Magazine Journal intime

Krak ma poule !

Publié le 14 octobre 2008 par Thywanek

Vous commencez à me connaître un peu toutes et tous ! Chères lectrices. Chers lecteurs. Vous vous êtes peu ou proue habitués à mes facéties verbales et à mes langueur de torturé congénital. A mon incurable alexandromanie. A mes plaisanteries de cabaret. Bref à tout ce qui fait, ou qui tente de faire, le charme et l’intérêt de ces pages électroniques sans lesquelles pourtant le monde tournerait imperturbablement, ignorant des mes richesses intérieures et de ma propension partageuse à en faire profiter plein de personnes qui n’avaient rien demandé.
Rien qu’à cette introduction à peine moins ronflante qu’un vol de frelon en escadrille, on se demande déjà où ça va encore aller cette fois !

> **Consigne**
Pour chaque affirmation, dites par oui ou par non si elle s'accorde avec le texte ci-dessus, en citant mot pour mot les termes du texte qui permettent de trancher. (a) Le billet a été publié le 14 octobre 2008. (b) L'auteur affirme que sans ses pages, le monde cesserait de tourner. (c) L'auteur compare son introduction à un vol de frelon.

> **Données**
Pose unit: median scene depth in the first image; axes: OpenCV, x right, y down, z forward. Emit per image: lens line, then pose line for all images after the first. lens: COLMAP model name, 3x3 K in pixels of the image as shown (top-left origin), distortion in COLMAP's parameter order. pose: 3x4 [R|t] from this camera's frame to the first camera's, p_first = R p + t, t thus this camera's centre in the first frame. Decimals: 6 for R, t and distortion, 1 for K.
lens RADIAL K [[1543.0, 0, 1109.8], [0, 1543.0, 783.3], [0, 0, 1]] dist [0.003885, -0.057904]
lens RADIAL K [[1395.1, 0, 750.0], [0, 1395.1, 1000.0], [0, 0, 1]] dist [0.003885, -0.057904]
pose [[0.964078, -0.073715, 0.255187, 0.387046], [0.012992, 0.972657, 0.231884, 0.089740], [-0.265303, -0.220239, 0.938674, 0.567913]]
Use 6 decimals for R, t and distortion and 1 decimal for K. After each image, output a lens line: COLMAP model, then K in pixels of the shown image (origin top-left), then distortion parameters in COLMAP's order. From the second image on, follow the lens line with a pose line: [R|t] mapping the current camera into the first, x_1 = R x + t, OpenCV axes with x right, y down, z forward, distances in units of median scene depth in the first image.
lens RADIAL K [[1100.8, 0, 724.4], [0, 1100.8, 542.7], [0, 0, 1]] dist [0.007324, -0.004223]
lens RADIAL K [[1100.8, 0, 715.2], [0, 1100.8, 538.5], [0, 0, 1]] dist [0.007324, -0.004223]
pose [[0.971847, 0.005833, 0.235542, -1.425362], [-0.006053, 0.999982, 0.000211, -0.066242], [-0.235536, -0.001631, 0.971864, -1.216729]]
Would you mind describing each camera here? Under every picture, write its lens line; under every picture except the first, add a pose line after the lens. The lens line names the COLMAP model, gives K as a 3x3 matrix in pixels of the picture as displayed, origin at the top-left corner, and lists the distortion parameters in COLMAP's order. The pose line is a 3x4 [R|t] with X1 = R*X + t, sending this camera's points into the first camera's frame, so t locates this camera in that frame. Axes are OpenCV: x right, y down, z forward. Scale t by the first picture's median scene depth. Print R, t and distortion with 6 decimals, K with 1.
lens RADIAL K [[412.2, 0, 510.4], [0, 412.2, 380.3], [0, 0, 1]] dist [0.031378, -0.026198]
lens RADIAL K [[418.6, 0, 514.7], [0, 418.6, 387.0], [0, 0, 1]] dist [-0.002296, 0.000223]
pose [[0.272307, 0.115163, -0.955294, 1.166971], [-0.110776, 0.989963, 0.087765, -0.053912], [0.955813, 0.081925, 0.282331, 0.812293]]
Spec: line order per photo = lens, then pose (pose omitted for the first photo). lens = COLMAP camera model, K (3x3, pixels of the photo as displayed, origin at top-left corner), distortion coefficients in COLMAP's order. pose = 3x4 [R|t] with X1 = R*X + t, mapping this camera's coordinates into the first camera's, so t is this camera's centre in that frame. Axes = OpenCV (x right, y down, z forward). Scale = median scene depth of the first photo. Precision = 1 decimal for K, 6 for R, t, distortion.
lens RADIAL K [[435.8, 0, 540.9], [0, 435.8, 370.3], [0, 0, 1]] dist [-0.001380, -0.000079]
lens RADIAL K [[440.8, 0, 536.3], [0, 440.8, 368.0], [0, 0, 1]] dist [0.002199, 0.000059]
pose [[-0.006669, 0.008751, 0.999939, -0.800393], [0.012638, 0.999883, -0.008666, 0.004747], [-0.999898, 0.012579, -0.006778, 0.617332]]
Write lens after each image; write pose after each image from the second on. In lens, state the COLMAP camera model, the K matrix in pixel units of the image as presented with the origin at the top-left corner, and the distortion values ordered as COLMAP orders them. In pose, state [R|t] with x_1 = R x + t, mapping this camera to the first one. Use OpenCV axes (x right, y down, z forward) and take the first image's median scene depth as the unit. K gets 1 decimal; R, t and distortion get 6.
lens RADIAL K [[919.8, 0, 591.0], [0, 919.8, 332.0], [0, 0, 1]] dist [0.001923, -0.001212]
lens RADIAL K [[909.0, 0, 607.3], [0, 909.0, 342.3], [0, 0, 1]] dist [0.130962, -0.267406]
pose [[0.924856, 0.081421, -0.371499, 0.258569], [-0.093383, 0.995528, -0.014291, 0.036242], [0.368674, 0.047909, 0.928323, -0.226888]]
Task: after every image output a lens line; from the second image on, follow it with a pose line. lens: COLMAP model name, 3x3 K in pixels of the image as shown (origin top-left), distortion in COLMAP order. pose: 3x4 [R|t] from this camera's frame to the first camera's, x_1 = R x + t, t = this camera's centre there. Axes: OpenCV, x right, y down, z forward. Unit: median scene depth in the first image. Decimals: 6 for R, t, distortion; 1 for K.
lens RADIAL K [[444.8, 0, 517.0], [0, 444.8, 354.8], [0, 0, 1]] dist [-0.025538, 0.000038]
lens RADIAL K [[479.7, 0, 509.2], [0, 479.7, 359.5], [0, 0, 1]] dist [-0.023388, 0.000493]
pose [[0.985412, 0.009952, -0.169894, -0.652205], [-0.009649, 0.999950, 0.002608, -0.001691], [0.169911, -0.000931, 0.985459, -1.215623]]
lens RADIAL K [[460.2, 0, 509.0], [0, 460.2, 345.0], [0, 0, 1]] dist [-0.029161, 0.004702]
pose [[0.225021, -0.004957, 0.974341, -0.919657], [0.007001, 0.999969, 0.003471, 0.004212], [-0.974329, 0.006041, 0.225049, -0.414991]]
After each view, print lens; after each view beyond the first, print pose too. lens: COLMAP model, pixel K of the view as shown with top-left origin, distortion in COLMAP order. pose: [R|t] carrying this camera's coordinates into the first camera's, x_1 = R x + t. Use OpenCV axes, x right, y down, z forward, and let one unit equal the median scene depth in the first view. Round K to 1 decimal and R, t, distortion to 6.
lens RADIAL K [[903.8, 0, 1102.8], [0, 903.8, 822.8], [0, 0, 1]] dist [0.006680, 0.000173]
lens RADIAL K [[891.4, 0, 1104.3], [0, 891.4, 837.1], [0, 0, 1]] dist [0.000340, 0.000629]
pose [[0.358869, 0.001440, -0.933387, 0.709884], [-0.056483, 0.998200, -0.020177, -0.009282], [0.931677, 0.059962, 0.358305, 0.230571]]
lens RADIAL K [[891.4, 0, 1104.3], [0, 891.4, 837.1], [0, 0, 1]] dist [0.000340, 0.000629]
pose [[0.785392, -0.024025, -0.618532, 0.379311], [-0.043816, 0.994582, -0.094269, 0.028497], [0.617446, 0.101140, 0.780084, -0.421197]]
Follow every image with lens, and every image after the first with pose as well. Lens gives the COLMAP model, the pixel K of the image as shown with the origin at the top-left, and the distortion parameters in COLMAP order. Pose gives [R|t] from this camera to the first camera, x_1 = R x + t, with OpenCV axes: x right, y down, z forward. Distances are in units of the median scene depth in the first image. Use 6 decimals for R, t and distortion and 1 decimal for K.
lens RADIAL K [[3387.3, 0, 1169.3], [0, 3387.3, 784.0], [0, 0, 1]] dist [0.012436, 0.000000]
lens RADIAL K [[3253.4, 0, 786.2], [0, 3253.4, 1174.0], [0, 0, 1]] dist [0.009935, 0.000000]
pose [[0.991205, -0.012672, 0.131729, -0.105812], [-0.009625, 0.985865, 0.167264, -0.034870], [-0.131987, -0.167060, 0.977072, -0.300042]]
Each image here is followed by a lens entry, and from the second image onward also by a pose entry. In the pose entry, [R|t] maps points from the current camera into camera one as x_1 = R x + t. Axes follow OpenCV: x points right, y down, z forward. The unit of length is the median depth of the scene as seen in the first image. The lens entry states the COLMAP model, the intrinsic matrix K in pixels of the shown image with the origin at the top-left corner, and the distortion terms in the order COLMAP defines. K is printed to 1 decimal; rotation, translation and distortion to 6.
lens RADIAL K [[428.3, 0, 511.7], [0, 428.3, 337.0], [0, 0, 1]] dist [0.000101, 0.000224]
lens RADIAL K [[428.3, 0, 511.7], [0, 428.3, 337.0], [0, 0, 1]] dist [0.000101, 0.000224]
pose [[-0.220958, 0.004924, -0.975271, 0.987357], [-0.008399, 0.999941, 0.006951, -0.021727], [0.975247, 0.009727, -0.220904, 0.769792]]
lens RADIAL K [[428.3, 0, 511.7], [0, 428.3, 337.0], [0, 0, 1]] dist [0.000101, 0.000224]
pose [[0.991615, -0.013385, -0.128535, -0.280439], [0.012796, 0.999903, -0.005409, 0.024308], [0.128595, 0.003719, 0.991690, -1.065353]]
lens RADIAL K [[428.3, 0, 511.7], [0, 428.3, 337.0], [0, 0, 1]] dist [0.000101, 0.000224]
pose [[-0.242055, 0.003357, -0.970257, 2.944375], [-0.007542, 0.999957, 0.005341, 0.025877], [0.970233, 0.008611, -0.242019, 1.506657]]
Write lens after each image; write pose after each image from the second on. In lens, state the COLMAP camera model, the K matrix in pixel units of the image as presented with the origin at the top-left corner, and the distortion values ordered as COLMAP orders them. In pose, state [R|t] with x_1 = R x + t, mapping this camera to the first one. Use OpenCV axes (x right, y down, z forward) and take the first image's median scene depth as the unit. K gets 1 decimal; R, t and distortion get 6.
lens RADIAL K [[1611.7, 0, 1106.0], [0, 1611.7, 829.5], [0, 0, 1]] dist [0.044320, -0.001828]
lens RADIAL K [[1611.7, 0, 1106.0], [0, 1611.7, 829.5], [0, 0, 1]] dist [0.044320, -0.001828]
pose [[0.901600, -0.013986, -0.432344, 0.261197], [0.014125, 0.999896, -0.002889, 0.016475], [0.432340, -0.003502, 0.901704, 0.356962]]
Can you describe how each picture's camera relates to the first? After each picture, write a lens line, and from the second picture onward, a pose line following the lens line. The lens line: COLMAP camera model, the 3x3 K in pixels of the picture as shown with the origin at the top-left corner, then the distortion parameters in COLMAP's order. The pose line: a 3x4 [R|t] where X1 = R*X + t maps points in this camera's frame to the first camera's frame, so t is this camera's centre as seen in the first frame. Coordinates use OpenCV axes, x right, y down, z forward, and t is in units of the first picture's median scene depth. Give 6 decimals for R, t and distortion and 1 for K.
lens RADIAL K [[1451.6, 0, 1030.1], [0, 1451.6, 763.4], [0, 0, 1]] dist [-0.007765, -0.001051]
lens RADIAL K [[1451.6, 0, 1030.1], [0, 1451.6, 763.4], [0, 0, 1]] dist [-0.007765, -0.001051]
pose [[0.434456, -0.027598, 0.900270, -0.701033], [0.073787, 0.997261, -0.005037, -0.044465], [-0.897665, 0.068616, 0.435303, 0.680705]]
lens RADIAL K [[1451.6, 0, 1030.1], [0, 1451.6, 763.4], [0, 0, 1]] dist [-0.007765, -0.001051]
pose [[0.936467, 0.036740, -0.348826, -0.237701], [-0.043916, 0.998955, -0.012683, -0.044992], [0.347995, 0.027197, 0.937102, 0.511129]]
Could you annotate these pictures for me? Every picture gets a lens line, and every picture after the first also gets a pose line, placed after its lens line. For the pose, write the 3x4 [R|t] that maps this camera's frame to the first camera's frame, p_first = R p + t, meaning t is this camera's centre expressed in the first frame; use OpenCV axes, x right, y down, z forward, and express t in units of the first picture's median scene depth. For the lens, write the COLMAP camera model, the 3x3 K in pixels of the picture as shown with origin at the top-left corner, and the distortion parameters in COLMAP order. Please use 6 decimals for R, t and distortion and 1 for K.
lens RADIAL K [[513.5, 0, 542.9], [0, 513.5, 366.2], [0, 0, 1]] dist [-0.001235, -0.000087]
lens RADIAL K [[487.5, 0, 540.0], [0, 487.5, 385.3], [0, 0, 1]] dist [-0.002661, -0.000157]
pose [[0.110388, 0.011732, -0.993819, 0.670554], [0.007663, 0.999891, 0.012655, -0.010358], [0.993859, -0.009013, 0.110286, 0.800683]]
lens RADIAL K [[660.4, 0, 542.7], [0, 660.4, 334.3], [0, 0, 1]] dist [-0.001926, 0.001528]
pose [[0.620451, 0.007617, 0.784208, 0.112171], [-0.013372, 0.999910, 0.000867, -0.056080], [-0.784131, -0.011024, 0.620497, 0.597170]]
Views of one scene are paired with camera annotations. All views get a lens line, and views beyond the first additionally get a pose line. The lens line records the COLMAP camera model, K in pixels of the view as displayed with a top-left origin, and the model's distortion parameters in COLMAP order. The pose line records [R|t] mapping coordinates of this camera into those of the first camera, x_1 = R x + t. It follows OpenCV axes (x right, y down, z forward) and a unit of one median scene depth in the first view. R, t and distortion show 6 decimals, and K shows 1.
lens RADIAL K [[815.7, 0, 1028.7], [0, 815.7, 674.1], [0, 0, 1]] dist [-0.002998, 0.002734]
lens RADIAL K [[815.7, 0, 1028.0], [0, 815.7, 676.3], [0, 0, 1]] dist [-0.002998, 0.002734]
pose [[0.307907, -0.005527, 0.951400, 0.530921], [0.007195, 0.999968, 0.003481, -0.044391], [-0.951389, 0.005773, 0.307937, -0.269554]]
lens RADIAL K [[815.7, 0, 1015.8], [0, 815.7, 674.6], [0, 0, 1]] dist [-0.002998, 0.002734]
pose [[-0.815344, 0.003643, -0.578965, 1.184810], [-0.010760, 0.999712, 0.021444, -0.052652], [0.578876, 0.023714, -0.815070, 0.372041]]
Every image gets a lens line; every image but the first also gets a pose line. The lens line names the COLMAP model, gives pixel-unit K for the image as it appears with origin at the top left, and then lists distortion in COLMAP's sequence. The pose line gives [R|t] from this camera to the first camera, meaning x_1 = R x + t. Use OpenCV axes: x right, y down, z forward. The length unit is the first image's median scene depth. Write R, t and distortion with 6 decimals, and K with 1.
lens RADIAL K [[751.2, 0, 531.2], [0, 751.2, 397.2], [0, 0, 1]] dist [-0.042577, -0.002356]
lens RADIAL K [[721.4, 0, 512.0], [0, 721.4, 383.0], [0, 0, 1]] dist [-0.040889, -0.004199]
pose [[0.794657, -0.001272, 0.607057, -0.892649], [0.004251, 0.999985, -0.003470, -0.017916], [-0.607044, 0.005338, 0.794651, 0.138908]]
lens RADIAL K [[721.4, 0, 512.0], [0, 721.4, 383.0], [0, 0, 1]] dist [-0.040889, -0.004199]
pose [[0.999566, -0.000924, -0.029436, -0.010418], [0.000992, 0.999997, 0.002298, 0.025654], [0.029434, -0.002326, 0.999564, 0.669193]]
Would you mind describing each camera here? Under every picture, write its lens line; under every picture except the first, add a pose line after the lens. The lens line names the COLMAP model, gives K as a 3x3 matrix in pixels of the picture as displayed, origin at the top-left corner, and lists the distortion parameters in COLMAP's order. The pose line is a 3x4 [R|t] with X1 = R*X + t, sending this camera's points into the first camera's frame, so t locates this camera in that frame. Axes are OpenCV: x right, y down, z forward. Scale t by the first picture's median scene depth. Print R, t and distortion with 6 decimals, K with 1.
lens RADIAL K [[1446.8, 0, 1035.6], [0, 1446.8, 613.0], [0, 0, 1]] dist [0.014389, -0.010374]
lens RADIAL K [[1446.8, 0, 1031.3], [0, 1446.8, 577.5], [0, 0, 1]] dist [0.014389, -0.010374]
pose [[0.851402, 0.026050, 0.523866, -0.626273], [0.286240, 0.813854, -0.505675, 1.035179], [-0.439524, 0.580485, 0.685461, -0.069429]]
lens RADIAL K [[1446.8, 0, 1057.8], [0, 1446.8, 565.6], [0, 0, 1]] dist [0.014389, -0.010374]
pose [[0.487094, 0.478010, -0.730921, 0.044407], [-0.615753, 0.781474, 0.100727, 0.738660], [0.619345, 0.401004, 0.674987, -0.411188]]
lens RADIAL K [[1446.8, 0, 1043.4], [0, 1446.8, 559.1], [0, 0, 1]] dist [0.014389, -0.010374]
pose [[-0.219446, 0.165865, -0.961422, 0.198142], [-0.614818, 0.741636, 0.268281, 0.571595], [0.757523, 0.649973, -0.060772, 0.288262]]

> **Réponse**
(a) Oui : « Publié le 14 octobre 2008 par Thywanek ».
(b) Non : « sans lesquelles pourtant le monde tournerait imperturbablement ».
(c) Oui : « à peine moins ronflante qu’un vol de frelon en escadrille ».